The District’s Shifting Defense: Denial, Deflection, and Contradiction
Throughout the case, EUSD made a series of inconsistent—and at times contradictory—arguments to justify its decision to withhold notice and deny opt-out rights from parents.
First, the district claimed that the buddy class activity involving “My Shadow Is Pink” did not constitute “gender identity education.” Their rationale was that the term “gender identity” never appeared in the book, the lesson didn’t explicitly discuss “gender identity,” and the activity took place within a general mentoring program, not the designated “health unit” where gender topics are typically covered.
However, the court flatly rejected this reasoning. The judge pointed out that the author of “My Shadow Is Pink” has openly described it as a book about “gender identity.” More importantly, the book promotes the idea that gender is fluid and self-defined—an idea also taught in the district’s health unit, where parents are notified and given the option to opt-out. The court recognized that this was a distinction without a difference.
Next, EUSD attempted to reframe the lesson as a general message about kindness and inclusion. Officials claimed the book and accompanying buddy exercise were meant to promote acceptance of people who are “different,” reduce discrimination against gender-diverse individuals, and fulfill California’s legal requirements to include marginalized groups in public education.
But the court again was unpersuaded. Even if the lesson was well-intentioned, the court emphasized that compelling students to participate in expressive activities that affirm a belief they do not hold violates the First Amendment. The district had failed to narrowly tailor the lesson or show that its educational goals couldn’t be met without infringing on students’ constitutional rights.
Finally, the district contradicted itself. EUSD had previously provided parents with a clear and formal definition of “gender identity” in its health education materials:
“Gender Identity: This refers to whether a person sees themselves as a male or female or something in between, i.e., whether they feel like they are a boy or a girl, or neither or both.”
But when challenged in court, the district tried to distance the buddy class from that definition. Officials argued that because the lesson did not use the exact term “gender identity,” it did not qualify as such instruction, and therefore, no opt-out was necessary. The court saw through this tactic, ruling that the content’s effect—not the terminology used—is what determines whether notice and parental rights apply.
“Protecting Privacy”—or Silencing Parents?
As the lawsuit progressed, EUSD took an even more troubling turn—they tried to strip the family of their court anonymity, a move that would have revealed P.D.’s identity and made him vulnerable to bullying, retaliation, and public backlash.
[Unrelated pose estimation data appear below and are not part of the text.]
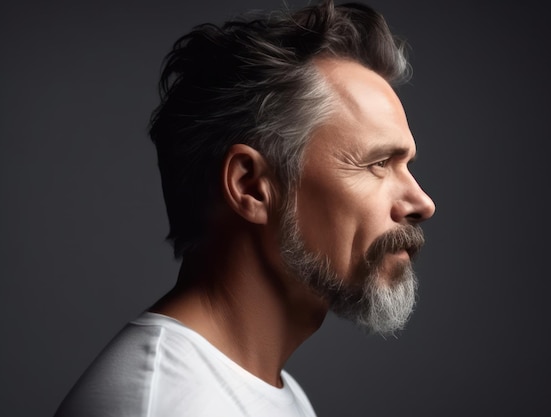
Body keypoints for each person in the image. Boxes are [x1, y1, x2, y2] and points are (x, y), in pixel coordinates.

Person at [54, 0, 435, 415]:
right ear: (251, 187)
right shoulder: (169, 405)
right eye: (378, 163)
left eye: (406, 166)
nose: (422, 203)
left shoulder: (269, 391)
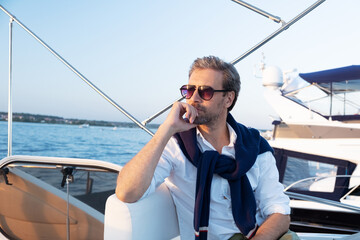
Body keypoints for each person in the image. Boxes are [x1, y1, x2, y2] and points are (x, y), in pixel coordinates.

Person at [116, 56, 292, 240]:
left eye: (205, 92)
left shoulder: (255, 146)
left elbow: (279, 213)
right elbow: (127, 192)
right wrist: (165, 129)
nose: (194, 98)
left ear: (228, 99)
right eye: (189, 90)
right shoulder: (176, 145)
The family had already experienced harassment from teachers, students, and community members after expressing religious objections to the gender-themed lesson.
The judge shut that effort down, ruling in January that the parents could proceed under pseudonyms. Revealing their names, he noted, would “effectively unmask” the child and open him to real harm. Protecting his privacy, the court held, was not only reasonable—it was necessary.
This is where the hypocrisy becomes undeniable.
The same school district that claimed parents couldn’t be told about gender-themed lessons to protect students’ privacy tried to publicly expose a religious student for daring to object to those very lessons.
Let that sink in.
They refused to inform parents because it might “out” a student—but then tried to “out” a student in federal court whose parents simply wanted the right to raise their child in line with their faith.
This case lays bare the real gender ideology agenda: it’s not about protecting kids—it’s about controlling the narrative and punishing dissent.
But thanks to a courageous Encinitas family, the truth—and the law—have won an important battle. Parents and students have rights, and those rights do not end at the classroom door.